The first group happens right after midnight and has 5 entries, the next one is centered around 09:05 and has 7 entries. The final one happens about 14:48 and only has 3 entries. I could also have two groups at either end of the hour as well, so I can not just group by the hour.
I have already sorted and grouped the data by the first field in the list, I just need to break them down into smaller chunks to process. I am willing the change the date to whatever format is necessary to get the grouping done as it is a key part of the analysis I am doing on the data.
I would prefer to keep the solution within the basic python libraries, but if there is no solution I can attempt to get other packages.
I have already looked at solutions here, here, here, here, and many others but none of them address the random nature of these times.
Splitting the list at any gap greater than X time would be a great solution, so I can change X to 5 or 10 minutes, whatever is deemed appropriate. Dropping any group that has length less than 3 would also be a bonus, but can easily be done at the end.

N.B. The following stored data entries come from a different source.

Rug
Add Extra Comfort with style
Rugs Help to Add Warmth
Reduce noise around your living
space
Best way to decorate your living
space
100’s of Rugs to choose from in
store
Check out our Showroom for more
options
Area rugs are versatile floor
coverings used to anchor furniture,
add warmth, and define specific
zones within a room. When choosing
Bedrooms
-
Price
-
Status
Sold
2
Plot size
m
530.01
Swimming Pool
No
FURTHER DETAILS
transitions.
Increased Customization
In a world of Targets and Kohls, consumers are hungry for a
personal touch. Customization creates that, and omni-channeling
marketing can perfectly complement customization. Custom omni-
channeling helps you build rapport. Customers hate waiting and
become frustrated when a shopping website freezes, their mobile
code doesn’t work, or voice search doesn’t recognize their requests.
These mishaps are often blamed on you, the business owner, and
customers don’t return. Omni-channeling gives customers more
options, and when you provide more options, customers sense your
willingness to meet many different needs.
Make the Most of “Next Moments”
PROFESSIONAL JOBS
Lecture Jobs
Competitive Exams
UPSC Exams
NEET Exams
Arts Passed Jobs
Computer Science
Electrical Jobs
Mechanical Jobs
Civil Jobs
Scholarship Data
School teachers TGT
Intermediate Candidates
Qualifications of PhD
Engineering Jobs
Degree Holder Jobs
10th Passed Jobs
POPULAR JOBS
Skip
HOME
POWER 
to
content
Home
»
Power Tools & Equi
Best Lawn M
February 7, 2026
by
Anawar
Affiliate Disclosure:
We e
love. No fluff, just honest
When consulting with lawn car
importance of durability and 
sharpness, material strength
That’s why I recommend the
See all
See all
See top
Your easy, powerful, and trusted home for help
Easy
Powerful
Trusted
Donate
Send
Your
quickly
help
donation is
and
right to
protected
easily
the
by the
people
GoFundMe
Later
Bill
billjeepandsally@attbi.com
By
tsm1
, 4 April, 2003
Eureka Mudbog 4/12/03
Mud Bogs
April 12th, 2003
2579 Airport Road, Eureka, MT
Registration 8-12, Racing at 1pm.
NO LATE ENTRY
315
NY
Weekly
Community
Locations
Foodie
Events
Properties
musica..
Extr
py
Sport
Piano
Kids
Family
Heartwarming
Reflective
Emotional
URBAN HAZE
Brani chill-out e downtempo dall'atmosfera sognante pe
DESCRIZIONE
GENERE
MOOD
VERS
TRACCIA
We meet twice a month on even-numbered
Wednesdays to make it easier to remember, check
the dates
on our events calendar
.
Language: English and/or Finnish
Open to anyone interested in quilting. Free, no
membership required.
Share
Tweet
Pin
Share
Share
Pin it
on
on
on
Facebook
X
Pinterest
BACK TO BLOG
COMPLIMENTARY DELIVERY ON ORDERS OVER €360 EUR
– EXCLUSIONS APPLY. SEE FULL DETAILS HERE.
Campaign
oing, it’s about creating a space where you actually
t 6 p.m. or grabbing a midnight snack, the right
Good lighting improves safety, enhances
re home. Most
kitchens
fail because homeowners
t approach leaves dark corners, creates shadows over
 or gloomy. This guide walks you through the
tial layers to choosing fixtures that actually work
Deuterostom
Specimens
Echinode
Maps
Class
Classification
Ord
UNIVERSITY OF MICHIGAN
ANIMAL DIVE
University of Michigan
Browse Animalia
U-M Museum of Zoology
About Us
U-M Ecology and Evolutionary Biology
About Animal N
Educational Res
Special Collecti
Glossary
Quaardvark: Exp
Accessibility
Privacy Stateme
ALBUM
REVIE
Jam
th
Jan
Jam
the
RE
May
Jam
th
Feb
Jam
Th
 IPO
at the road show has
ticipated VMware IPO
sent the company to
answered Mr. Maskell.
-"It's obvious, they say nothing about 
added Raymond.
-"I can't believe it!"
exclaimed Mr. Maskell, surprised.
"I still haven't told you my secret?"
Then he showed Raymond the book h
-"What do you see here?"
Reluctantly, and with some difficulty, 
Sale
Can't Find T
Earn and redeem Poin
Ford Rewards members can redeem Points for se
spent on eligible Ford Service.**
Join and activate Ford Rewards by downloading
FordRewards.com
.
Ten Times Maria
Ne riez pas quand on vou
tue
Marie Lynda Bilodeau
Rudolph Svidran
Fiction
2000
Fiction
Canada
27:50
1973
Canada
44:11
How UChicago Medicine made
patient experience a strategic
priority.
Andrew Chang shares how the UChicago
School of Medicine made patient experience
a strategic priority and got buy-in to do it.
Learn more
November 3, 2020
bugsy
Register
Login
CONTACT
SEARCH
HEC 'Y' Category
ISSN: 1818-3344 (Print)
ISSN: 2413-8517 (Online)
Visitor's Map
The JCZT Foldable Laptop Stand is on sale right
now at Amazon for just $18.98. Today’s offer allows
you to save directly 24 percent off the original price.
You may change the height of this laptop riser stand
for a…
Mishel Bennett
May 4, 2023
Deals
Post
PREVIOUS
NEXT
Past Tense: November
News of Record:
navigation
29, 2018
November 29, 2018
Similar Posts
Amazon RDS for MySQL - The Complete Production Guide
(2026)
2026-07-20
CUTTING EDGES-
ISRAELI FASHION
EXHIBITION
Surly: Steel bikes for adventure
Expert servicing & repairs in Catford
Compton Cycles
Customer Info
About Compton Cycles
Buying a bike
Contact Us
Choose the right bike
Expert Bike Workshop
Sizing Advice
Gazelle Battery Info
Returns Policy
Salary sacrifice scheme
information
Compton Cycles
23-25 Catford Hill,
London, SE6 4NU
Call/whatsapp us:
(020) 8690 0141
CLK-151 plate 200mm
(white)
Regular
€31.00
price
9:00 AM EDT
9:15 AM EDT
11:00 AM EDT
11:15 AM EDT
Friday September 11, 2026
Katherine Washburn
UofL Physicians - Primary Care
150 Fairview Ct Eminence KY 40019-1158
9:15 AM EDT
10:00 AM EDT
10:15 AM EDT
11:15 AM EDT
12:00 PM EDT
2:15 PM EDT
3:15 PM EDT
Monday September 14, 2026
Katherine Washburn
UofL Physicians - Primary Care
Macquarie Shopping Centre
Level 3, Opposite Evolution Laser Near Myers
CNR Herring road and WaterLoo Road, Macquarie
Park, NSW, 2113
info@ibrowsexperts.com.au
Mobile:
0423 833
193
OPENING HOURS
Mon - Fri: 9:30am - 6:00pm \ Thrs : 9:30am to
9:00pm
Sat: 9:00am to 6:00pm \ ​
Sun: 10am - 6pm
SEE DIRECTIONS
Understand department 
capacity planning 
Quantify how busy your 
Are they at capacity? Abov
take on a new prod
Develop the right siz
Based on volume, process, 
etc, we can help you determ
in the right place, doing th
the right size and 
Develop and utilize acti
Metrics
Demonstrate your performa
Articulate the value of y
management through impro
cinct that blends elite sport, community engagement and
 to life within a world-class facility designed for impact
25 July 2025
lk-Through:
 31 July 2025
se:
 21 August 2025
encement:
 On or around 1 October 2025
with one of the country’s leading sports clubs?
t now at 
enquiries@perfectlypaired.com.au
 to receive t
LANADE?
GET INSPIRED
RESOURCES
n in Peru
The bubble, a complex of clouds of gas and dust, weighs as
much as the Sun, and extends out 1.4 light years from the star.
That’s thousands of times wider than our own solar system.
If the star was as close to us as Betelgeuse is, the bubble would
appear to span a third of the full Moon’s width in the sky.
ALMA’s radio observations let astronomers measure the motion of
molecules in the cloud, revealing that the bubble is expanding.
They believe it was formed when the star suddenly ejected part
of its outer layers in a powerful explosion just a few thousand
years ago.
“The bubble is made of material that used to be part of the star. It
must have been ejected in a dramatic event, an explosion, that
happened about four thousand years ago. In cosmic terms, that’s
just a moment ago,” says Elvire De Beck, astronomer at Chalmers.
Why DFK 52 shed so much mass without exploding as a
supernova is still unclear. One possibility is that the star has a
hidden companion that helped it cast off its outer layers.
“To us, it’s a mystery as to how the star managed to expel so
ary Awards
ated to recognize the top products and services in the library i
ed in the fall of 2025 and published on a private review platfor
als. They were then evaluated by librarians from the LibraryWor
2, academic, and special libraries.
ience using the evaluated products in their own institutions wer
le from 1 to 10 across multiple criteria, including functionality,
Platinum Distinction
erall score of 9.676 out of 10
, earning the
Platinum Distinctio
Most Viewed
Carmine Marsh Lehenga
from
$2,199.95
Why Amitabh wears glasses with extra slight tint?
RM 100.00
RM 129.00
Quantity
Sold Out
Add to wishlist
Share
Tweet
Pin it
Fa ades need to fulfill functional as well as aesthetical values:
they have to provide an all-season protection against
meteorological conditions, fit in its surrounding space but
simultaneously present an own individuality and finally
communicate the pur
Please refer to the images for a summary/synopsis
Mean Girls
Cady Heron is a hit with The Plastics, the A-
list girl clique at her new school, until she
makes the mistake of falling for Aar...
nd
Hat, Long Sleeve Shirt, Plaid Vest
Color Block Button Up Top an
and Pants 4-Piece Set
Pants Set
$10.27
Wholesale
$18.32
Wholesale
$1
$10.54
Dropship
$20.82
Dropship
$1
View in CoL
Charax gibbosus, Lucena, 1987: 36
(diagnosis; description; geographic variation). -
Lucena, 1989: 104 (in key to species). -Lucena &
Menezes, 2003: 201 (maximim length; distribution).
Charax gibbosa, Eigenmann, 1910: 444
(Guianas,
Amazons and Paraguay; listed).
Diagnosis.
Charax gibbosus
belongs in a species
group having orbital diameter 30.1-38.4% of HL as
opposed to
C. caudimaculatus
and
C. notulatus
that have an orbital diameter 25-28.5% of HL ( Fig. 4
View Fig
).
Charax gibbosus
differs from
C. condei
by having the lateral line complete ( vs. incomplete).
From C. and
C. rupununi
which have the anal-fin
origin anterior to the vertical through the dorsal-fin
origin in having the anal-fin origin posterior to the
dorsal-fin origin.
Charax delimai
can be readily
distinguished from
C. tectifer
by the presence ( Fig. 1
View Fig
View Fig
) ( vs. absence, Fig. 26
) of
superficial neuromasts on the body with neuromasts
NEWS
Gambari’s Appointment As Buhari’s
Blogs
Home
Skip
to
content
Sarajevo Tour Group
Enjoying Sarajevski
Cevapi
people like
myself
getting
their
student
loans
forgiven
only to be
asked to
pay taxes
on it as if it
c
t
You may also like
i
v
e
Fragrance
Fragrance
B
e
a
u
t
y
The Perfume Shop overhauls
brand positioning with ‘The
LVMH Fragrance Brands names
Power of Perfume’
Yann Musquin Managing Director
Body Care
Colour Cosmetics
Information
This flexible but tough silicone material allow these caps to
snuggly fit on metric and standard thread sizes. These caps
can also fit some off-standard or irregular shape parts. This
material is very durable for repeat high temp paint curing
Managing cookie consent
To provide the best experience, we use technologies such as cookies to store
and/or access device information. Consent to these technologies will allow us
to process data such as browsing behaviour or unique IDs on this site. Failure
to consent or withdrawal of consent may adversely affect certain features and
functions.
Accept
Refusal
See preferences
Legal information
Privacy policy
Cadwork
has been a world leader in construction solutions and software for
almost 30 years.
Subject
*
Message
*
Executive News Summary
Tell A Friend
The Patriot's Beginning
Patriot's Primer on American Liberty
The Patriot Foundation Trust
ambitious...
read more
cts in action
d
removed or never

My only real idea right now is to loop through the list compare the current time with the new time and split the list that way, but it seems like a very inefficient way of solving this problem when there are millions of records to sort and group.
Any help would be greatly appreciated. If any of this doesn't make sense I will do my best to clarify.